**Prompt:** Exact reproduction is required for the lines below starting at the line with "index tip: (181, 79)" and ending at the line with "ring mcp: (150, 182)", both included. No other lines, and no pictures.

─── Input for this task

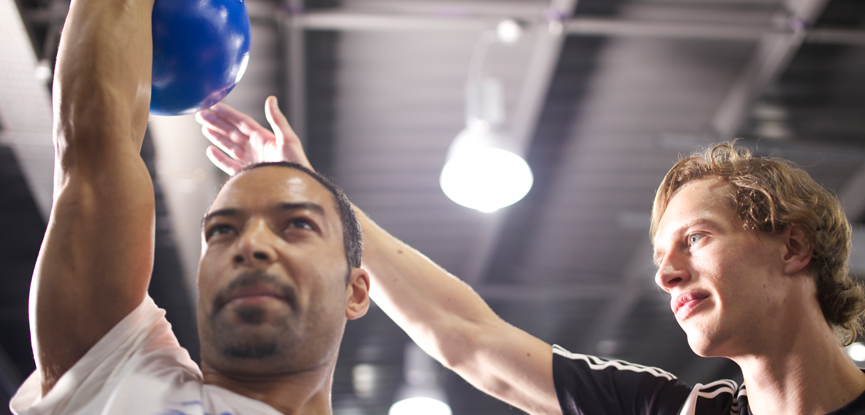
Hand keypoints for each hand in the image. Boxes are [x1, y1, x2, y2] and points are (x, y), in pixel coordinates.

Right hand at [195, 96, 310, 174]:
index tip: (214, 105)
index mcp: (264, 138)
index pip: (242, 122)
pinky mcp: (247, 175)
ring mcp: (251, 162)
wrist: (295, 191)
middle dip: (217, 123)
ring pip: (229, 146)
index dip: (228, 114)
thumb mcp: (289, 140)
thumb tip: (271, 99)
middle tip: (201, 115)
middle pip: (232, 132)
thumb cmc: (296, 165)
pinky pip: (229, 165)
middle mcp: (256, 148)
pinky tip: (210, 150)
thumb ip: (278, 120)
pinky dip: (219, 158)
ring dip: (216, 137)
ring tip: (204, 128)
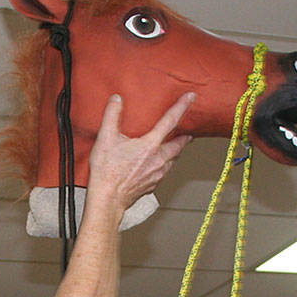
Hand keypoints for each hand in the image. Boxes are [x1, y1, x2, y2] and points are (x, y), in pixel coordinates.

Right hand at [86, 93, 193, 211]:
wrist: (108, 199)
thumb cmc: (107, 171)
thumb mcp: (105, 138)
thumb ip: (112, 115)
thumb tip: (117, 99)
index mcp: (150, 145)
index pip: (170, 121)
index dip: (181, 107)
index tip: (191, 97)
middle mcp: (158, 160)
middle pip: (179, 145)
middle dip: (185, 137)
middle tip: (189, 132)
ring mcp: (158, 174)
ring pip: (173, 160)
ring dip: (176, 152)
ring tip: (175, 147)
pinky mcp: (153, 185)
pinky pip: (165, 172)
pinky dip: (166, 164)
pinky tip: (160, 164)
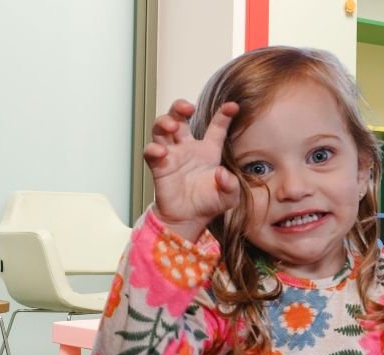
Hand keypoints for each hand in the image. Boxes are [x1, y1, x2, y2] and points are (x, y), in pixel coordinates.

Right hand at [143, 99, 240, 240]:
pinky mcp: (158, 166)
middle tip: (187, 108)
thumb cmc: (209, 204)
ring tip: (171, 125)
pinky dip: (153, 149)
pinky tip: (162, 153)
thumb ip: (231, 185)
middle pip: (179, 117)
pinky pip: (150, 152)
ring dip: (164, 121)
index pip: (216, 127)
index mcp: (208, 150)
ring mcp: (171, 155)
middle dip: (179, 107)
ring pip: (161, 129)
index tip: (232, 106)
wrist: (189, 219)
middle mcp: (188, 148)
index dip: (223, 114)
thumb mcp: (229, 196)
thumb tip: (221, 174)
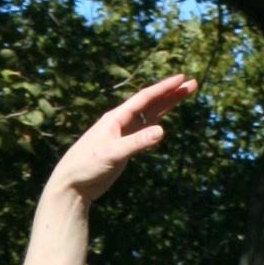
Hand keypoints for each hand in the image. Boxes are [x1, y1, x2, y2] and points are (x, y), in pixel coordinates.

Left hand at [47, 75, 195, 205]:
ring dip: (166, 107)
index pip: (144, 99)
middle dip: (171, 94)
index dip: (163, 89)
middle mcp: (120, 122)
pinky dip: (155, 124)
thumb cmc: (86, 167)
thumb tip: (162, 131)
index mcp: (116, 118)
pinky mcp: (122, 148)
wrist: (71, 185)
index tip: (181, 79)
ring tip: (184, 95)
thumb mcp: (112, 154)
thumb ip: (136, 142)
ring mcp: (122, 135)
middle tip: (192, 84)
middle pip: (150, 104)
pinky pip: (143, 132)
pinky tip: (164, 121)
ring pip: (148, 116)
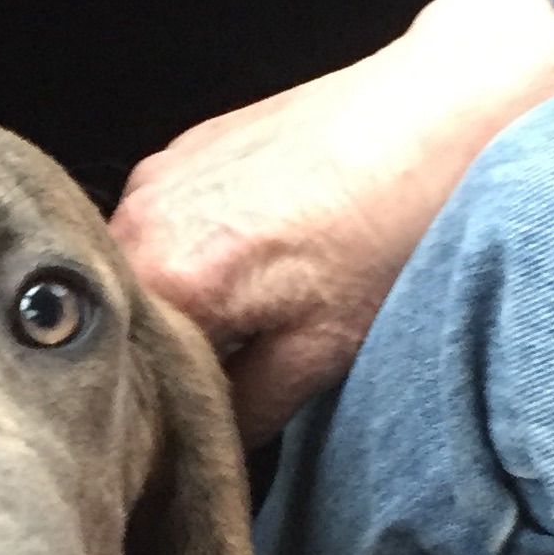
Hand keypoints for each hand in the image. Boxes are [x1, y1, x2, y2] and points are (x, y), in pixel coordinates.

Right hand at [110, 0, 553, 445]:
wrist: (432, 116)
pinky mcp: (170, 156)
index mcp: (168, 280)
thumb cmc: (388, 227)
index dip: (155, 400)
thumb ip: (244, 412)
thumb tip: (212, 438)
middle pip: (120, 321)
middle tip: (226, 354)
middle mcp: (138, 225)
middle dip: (160, 346)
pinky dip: (181, 252)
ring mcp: (150, 182)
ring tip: (241, 294)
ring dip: (169, 297)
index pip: (123, 372)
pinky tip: (244, 249)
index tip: (194, 407)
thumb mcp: (319, 354)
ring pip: (131, 275)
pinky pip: (150, 229)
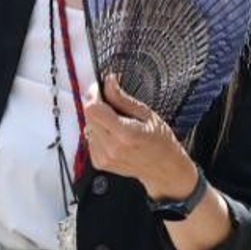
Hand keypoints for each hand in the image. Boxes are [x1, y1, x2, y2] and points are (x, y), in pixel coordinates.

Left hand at [84, 75, 198, 200]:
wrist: (163, 168)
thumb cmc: (160, 140)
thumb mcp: (146, 113)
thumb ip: (122, 98)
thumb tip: (108, 81)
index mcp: (125, 134)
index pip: (93, 109)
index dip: (95, 95)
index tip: (101, 89)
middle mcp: (111, 148)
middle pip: (88, 116)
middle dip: (97, 105)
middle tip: (113, 106)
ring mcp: (104, 157)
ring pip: (88, 126)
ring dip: (98, 120)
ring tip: (117, 124)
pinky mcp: (99, 162)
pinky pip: (90, 139)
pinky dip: (99, 133)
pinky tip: (114, 136)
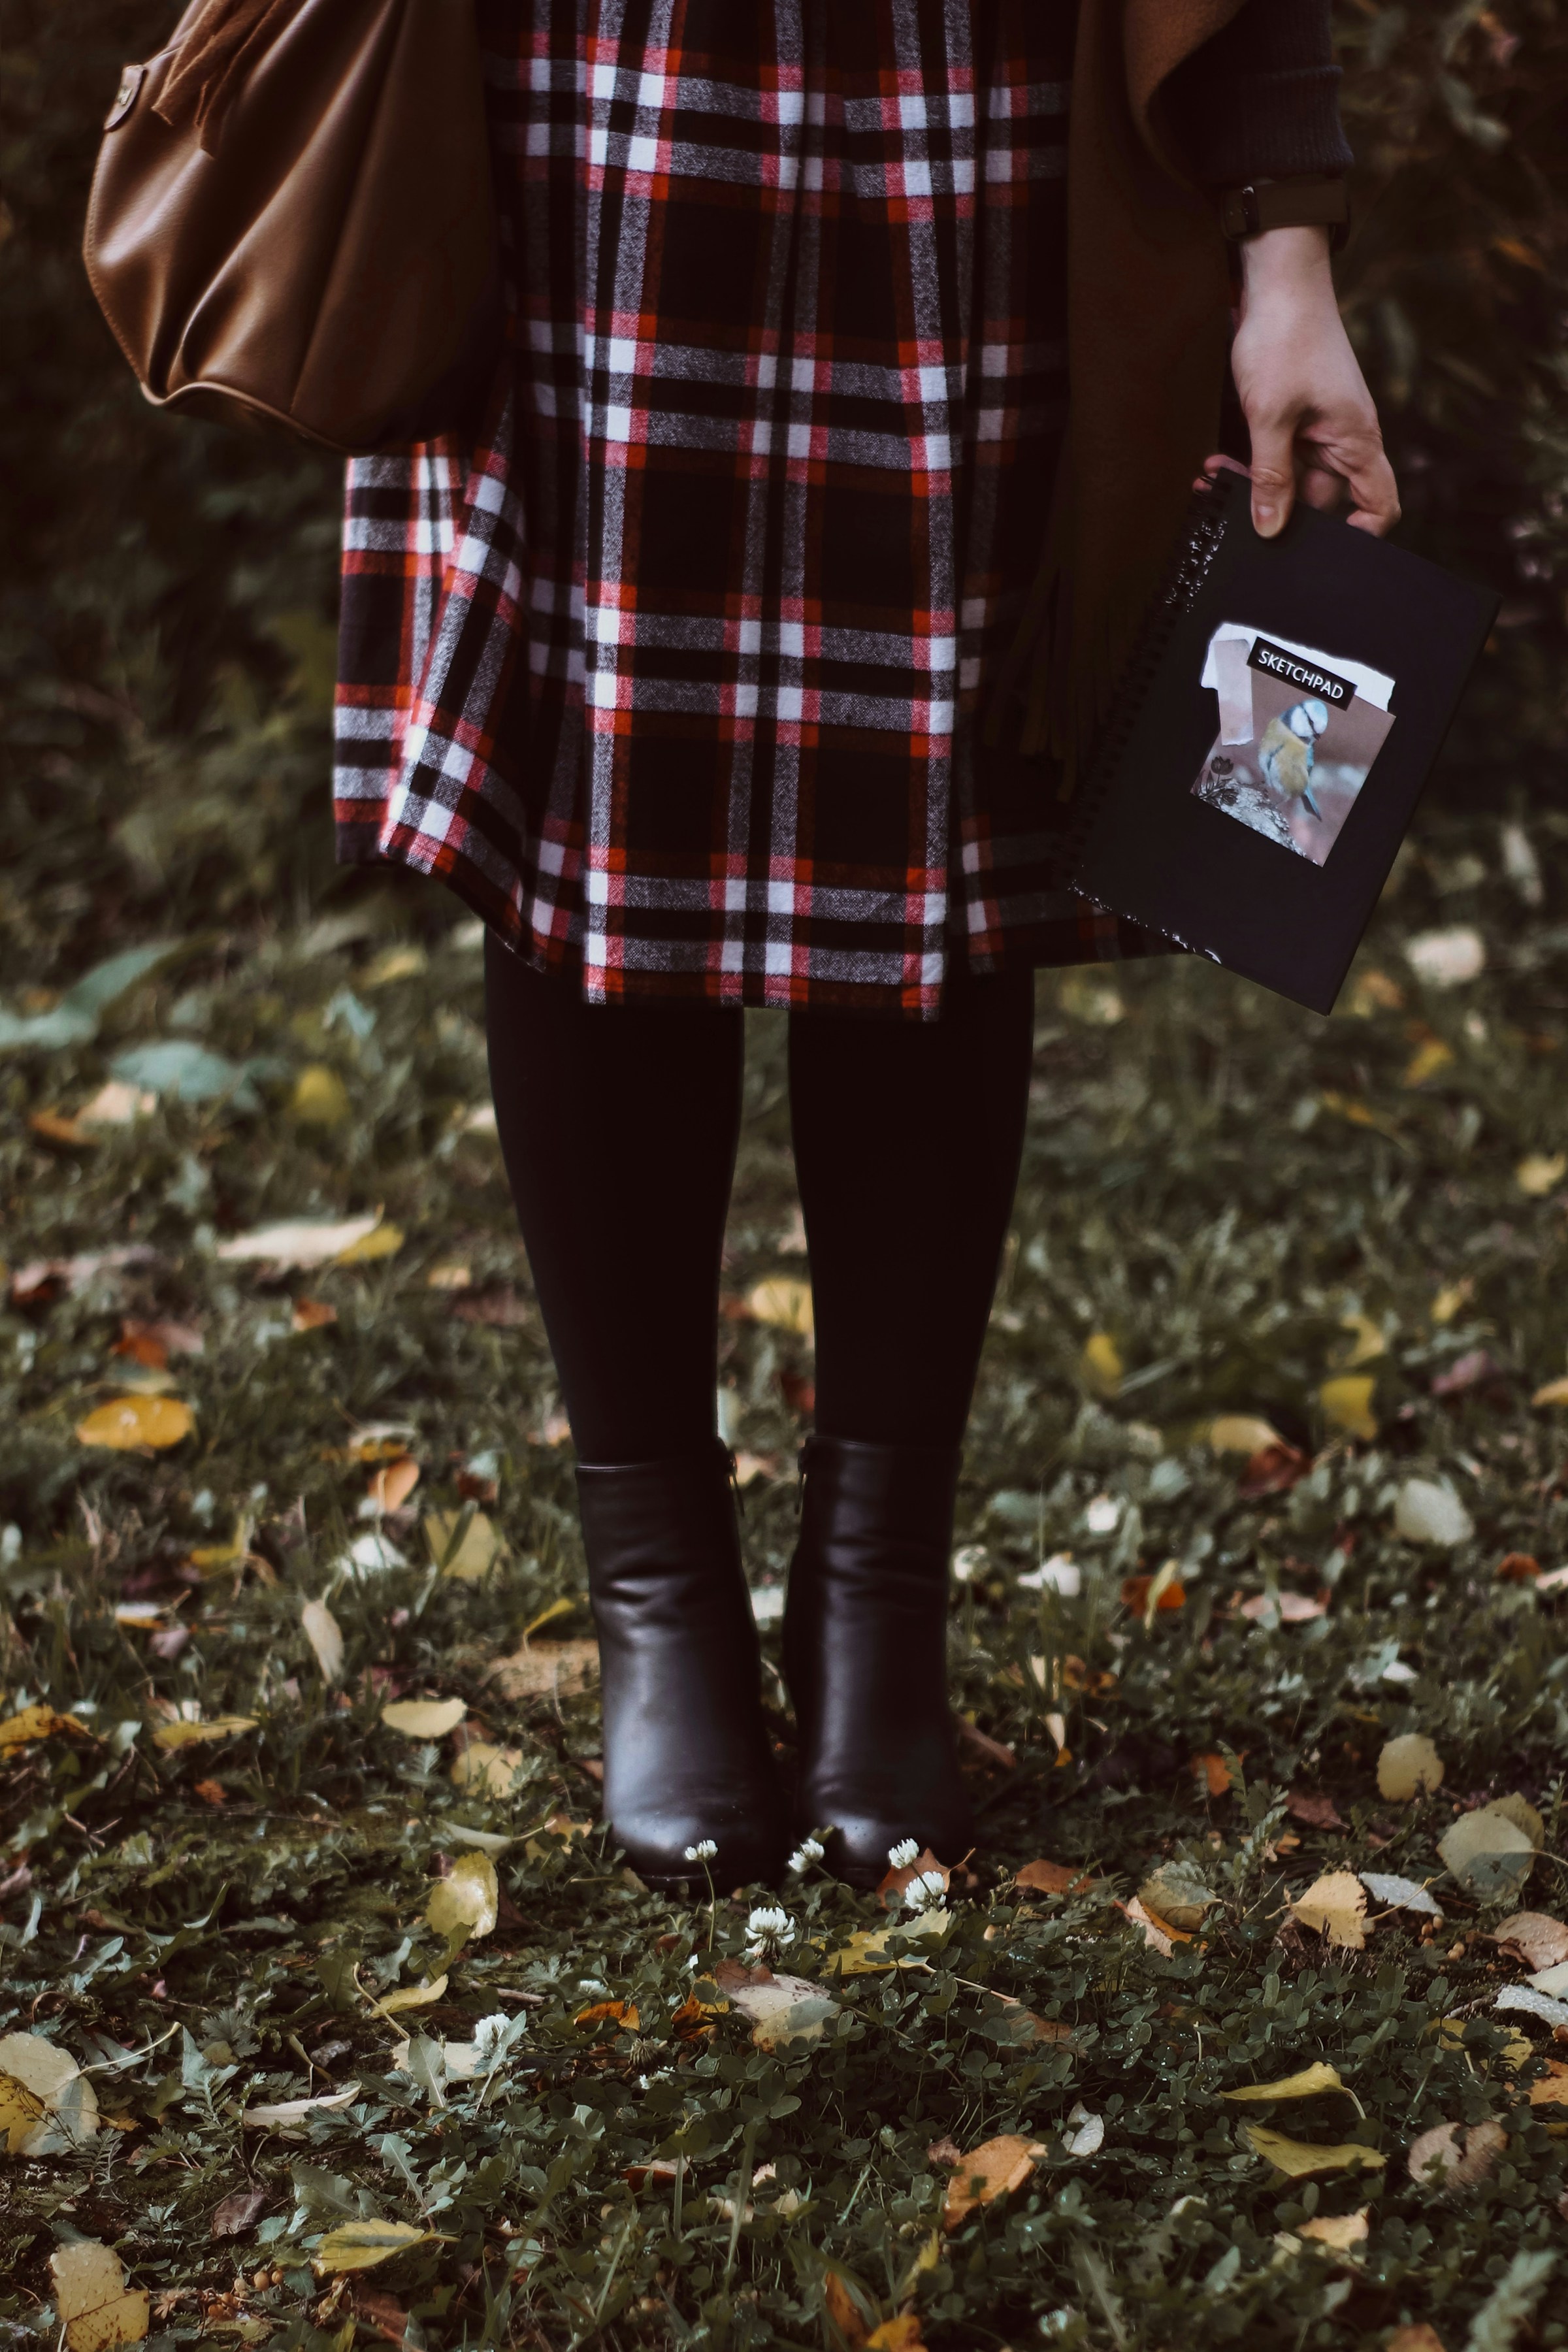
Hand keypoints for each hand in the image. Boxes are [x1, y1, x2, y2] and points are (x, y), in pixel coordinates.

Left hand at [1210, 223, 1399, 541]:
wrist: (1278, 279)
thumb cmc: (1286, 337)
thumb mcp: (1270, 415)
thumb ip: (1270, 476)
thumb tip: (1270, 527)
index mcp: (1357, 440)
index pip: (1379, 504)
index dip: (1360, 534)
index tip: (1321, 550)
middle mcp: (1344, 438)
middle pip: (1321, 499)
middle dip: (1277, 509)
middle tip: (1235, 510)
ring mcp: (1320, 427)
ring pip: (1290, 478)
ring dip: (1254, 484)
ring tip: (1216, 480)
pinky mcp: (1295, 416)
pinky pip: (1276, 456)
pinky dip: (1251, 464)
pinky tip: (1218, 466)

──────

**Result:**
index tip: (181, 79)
ring tip: (184, 95)
thumb mcp: (112, 154)
thumb ip: (136, 142)
ring mcp: (122, 135)
middle tip: (192, 84)
middle pip: (150, 104)
pinky pip: (143, 132)
pinky tip: (164, 121)
ring pip: (148, 116)
Hand keypoints for each hand in the image. Boxes are [x1, y1, x2, y2] and points are (x, y), in pixel coordinates.

Right hand at [110, 0, 553, 445]:
wrist: (432, 116)
pinky mcp: (170, 156)
index mcp: (168, 280)
thumb cmc: (388, 227)
index dip: (155, 400)
thumb ip: (244, 412)
thumb tip: (212, 438)
middle pip: (120, 321)
middle tip: (226, 354)
middle mcp: (138, 225)
middle dip: (160, 346)
pinky dip: (181, 252)
ring mcp: (150, 182)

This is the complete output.